═══ PASSAGE PROVIDED ═══

With the latest I/O conference, Google has finally publicly announced its plans for its new runtime on Android. The Android RunTime, ART, is the successor and replacement for Dalvik, the virtual machine on which Android Java code is executed on. We’ve had traces and previews of it available with KitKat devices since last fall, but there wasn’t much information in terms of technical details and the direction Google was heading with it.

Contrary to other mobile platforms such as iOS, Windows or Tizen, which run software compiled natively to their specific hardware architecture, the majority of Android software is based around a generic code language which is transformed from “byte-code” into native instructions for the hardware on the device itself.

Over the years and from the earliest Android versions, Dalvik started as a simple VM with little complexity. With time, however, Google felt the need to address performance concerns and to be able to keep up with hardware advances of the industry. Google eventually added a JIT-compiler to Dalvik with Android’s 2.2 release, added multi-threading capabilities, and generally tried to improve piece by piece.

═══ GIVEN RECORDS ═══

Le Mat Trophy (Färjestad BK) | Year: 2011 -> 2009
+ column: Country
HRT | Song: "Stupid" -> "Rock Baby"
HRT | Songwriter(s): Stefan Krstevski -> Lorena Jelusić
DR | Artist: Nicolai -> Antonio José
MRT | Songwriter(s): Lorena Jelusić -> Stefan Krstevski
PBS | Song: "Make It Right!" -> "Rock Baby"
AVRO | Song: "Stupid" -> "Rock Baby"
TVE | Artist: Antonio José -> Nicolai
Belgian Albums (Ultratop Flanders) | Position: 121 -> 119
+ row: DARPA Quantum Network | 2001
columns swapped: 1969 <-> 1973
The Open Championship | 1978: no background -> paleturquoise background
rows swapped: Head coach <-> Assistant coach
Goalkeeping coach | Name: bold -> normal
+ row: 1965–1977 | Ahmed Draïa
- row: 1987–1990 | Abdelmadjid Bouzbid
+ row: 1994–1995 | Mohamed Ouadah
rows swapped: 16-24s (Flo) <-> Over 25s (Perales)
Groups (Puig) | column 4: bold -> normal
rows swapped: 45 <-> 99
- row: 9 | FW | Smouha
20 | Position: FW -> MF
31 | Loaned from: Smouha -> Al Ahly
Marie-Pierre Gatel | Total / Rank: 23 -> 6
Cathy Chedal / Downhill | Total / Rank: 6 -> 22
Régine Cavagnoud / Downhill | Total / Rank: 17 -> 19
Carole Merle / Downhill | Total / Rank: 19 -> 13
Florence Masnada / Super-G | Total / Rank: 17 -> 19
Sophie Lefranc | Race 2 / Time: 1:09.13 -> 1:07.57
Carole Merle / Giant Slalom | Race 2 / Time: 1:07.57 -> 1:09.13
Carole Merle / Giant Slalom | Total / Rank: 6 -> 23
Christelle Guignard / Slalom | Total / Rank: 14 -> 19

═══

PROBLEM DETAILS
Please go on with the passage on Android's runtime from where it stops. The entries are separate material, apart from the passage on Android's runtime.

REPLY TO THE EXERCISE
However, lately over the last few years the ecosystem had been outpacing Dalvik development, so Google sought to build something new to serve as a solid foundation for the future, where it could scale with the performance of today’s and the future’s 8-core devices, large storage capabilities, and large working memories.

Thus ART was born.

Architecture

First, ART is designed to be fully compatible with Dalvik’s existing byte-code format, “dex” (Dalvik executable). As such, from a developer’s perspective, there are no changes at all in terms of having to write applications for one or the other runtime and no need to worry about compatibilities.

The big paradigm-shift that ART brings, is that instead of being a Just-in-Time (JIT) compiler, it now compiles application code Ahead-of-Time (AOT). The runtime goes from having to compile from bytecode to native code each time you run an application, to having it to do it only once, and any subsequent execution from that point forward is done from the existing compiled native code.

Of course, these native translations of the applications take up space, and this new methodology is something that has been made possible today only due to the vast increases in available storage space on today’s devices, a big shift from the early beginnings of Android devices.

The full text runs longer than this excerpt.